Scaling your internal team can look like anything from growing from two to five or 20 to 50. It’s not about the numbers but rather about shifting the playing field. It’s also about playing by design rules and not business rules. As designers, we need to create the experiences, know what we’re aspiring to, and go after it! 

The last session of AIGA’s Executive Leadership Summit, led by Doug Powell and Hal Wuertz, had attendees get to work. First, everyone created stakeholder maps to understand the key people in their organizations and as leaders, their interactions with these stakeholders. This exercise continued with mapping out all the people who are part of this interaction, highlighting who may have control over decision making, budget, and/or a stake in a project’s success. This exercise demonstrated an  expansive way to view your work world and the influences surrounding you. 

Attendees also sketched out personas of an individual on their stakeholder map so they could  project this individual’s drivers and pain points; what excites them about a project; and maybe even the projects that keep them up at night. Working in small groups, attendees discussed their influencer spheres within their organizations and the impact of design on this circle, and how they interact with and potentially influence them as well. 

This led into a third working session with attendees analyzing the metrics they want and need. 
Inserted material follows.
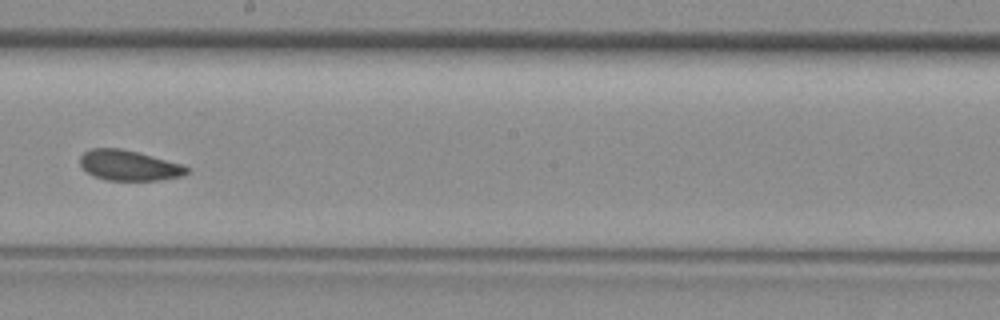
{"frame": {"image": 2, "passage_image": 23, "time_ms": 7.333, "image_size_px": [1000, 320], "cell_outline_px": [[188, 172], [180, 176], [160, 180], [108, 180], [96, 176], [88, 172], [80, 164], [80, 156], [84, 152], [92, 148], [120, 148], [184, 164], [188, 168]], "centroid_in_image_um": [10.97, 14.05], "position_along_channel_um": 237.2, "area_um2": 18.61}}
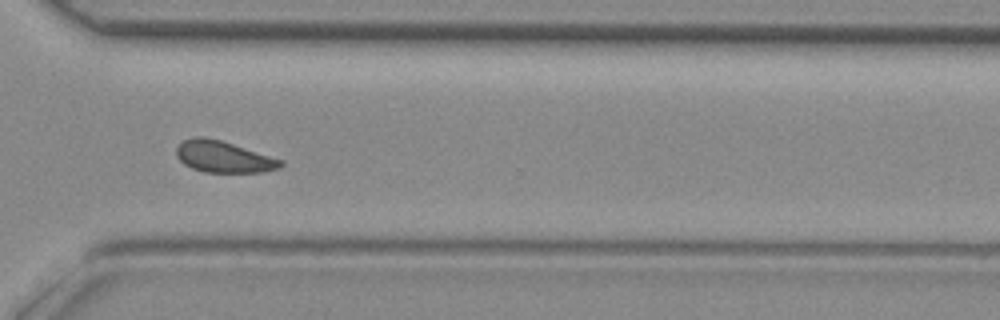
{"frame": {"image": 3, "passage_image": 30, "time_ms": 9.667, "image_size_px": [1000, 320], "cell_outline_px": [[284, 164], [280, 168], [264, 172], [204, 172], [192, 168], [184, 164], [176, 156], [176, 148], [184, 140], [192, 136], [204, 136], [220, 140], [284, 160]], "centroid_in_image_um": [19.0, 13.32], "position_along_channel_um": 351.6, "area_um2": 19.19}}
What is the purpose of these exercises, other than to get attendees out of their seats and comfort zones? The intent was to better understand their  stakeholders and their businesses. Digging into the metrics and building on the concrete ideas  allowed the attending leaders to return home armed with steps for increasing design’s impact on their organizations. It was about analyzing the relationships that help foster a culture of understanding of design in their teams and businesses. 

Most importantly, these sessions allowed for generative conversations. The attendees built on the knowledge and areas of interest of their organization, their clients, and even society in general, while working within the constraints of what’s needed. That’s what building at scale is all about.